Das Bundesgericht rief zunächst seine Rechtsprechung in Erinnerung, wonach in restriktiv auszulegenden Ausnahmefällen eine nach Art. 257d OR ausgesprochene Kündigung gegen Treu und Glauben widersprechen könne (E. 1).
Die Mieter hatten während dem gesamten Verfahren geltend gemacht, dass der ausstehende Betrag von CHF 164.65 unbedeutend im Sinne dieser Rechtsprechung und eine Kündigung damit treuwidrig sei. Mit dieser Begründung waren sie bereits bei der Vorinstanz nicht durchgedrungen und das Bundesgericht stützte in diesem Punkt das Urteil (E. 2):
Le caractère insignifiant se détermine en tant que tel, et non pas par rapport au loyer mensuel ou par rapport au montant déjà versé à titre de loyer depuis le début du bail. Il se détermine en outre objectivement, et non par rapport à la situation subjective des parties. Les moyens financiers du bailleur importent peu, la procédure de l’art. 257d CO étant ouverte à tous les bailleurs, impécunieux ou aisés.

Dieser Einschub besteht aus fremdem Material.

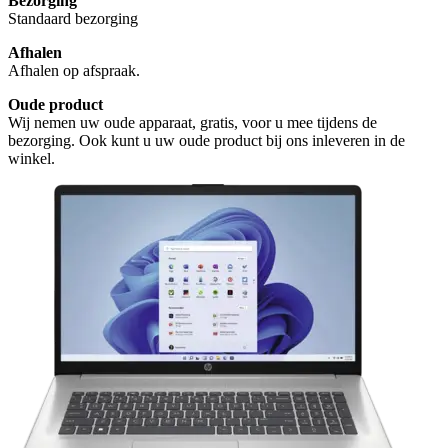
Bezorging
Standaard bezorging
Afhalen
Afhalen op afspraak.
Oude product
Wij nemen uw oude apparaat, gratis, voor u mee tijdens de
bezorging. Ook kunt u uw oude product bij ons inleveren in de
winkel.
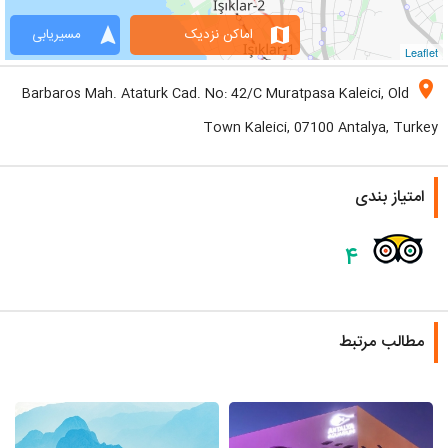
navigation
map
اماکن نزدیک
مسیریابی
Leaflet
location_on
Barbaros Mah. Ataturk Cad. No: 42/C Muratpasa Kaleici, Old
Town Kaleici, 07100 Antalya, Turkey
امتیاز بندی
۴
مطالب مرتبط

Die Mieter machten weiter geltend, dass der vom Vermieter eingeforderte Betrag bestritten sei. Nach einem Teil der Lehre kann der Vermieter in solchen Fällen nicht nach Art. 257d OR verfahren. Dieser Ansicht könne jedoch, so das Bundesgericht, nicht gefolgt werden. Vielmehr ist einzig die Fälligkeit der Forderung vorausgesetzt (E. 3.2):
L’art. 257d al. 1 CO n’exige pas que la créance de loyer ou frais accessoires soit incontestée ou judiciairement constatée, mais uniquement qu’elle soit exigible. Le locataire doit disposer du temps nécessaire pour consulter les pièces justificatives originales (…) et contrôler l’exactitude du décompte, respectivement effectuer le paiement requis (…).
Die Vorinstanz kam, so das Bundesgericht, offenbar gestützt auf eine Gesamtbetrachtung der Umstände (Dauer des Mietverhältnisses von über 40 Jahren, zeitgerechte Bezahlung der Mietzinse sowie Unklarheit des unbezahlten Betrags) zum Schluss, dass die Kündigung rechtsmissbräuchlich war und eine andere Reaktion angezeigter gewesen wäre. Auch dieser Begründung folgte das Bundesgericht mit Blick auf den Wortlaut von Art. 257d OR nicht (E. 5):
L’art. 257d CO permet de résilier immédiatement le contrat de bail à l’échéance du délai comminatoire si le montant exigé n’est pas payé. Il n’exige ni une seconde mise en demeure, ni même un simple rappel, quelles que soient les circonstances du cas particulier. Or, ne pas procéder à une démarche que la loi n’exige pas ne saurait être constitutif d’un abus de droit.